We’ve been pushing for a “node tag” / “resource tag” concept in Ray scheduling but sadly it’s not priority yet. What I found most productive is simply reduce # of CPUs assigned to your GPU hosts.

Behind the scene, ray’s “resource” is simply a logical tag for Ray scheduler, not hardware or cgroup level isolation.
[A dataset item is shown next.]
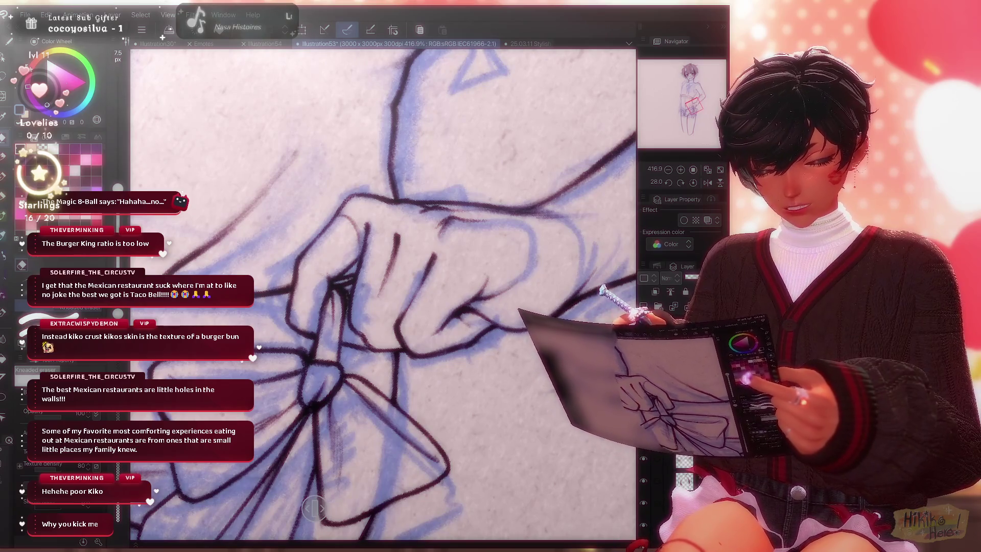
pyautogui.press('b')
Thus giving num_cpus=0 to headnode disables scheduling, and reducing # CPUs allocated to GPU hosts reduce it’s CPU task responsibility.

Within dataset internal, since it’s task-based implementation, it will start by determining parallelism based on # of CPU available and assign read + preprocess tasks to it – which tasks produce dataset blocks as a unit of data.

Meanwhile Ray AIR’s trainer doesn’t use much logical CPU either (I think trainer only uses 1), thus assigning less CPUs on your GPU host ~= less blocks and data tasks on GPU host ~= shifted data processing tasks more on heterogenous CPU hosts

1 Like

Thank you very much @Jiao_Dong .We’ll play with it and see how the resources are utilized.

Regarding -

We’ve been pushing for a “node tag” / “resource tag” concept in Ray scheduling but sadly it’s not priority yet

You mean internally or publically ?

Internally :slight_smile: As you can see the trick above likely suffice for most cases even though it’s not intuitive or well documented, which may or may not lead to an API change soon, but we’ll see.

1 Like